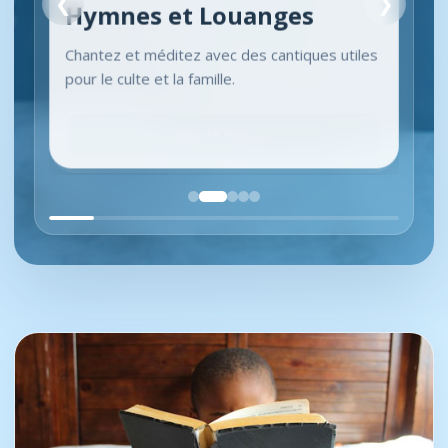
❮
❯
Hymnes et Louanges
Chantez et méditez avec des cantiques utiles
pour le culte et la famille.
Voir les cantiques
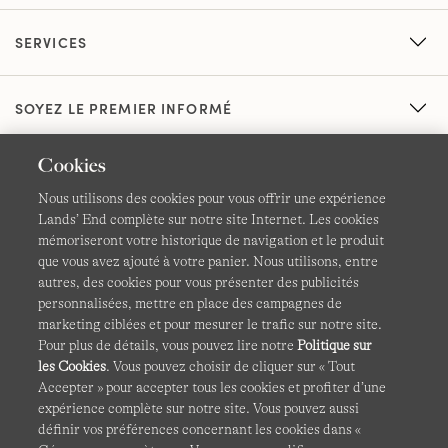
SERVICES
SOYEZ LE PREMIER INFORMÉ
Cookies
Nous utilisons des cookies pour vous offrir une expérience
Lands’ End complète sur notre site Internet. Les cookies
mémoriseront votre historique de navigation et le produit
que vous avez ajouté à votre panier. Nous utilisons, entre
CGV
Confidentialité et sécurité
autres, des cookies pour vous présenter des publicités
personnalisées, mettre en place des campagnes de
Cookies -
Gérer mes paramètres
Carte du site
marketing ciblées et pour mesurer le trafic sur notre site.
Pour plus de détails, vous pouvez lire notre
Politique sur
Lands' End à l'international
les Cookies
. Vous pouvez choisir de cliquer sur « Tout
Accepter » pour accepter tous les cookies et profiter d’une
expérience complète sur notre site. Vous pouvez aussi
Ce site Internet est protégé par reCAPTCHA.
La politique de
définir vos préférences concernant les cookies dans «
confidentialité
et
les conditions d'utilisation
de Google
++++++++++
**About this exercise**
Would you show every line in the data above that contains the string "expérience"?

**Exercise answer**
Nous utilisons des cookies pour vous offrir une expérience
expérience complète sur notre site. Vous pouvez aussi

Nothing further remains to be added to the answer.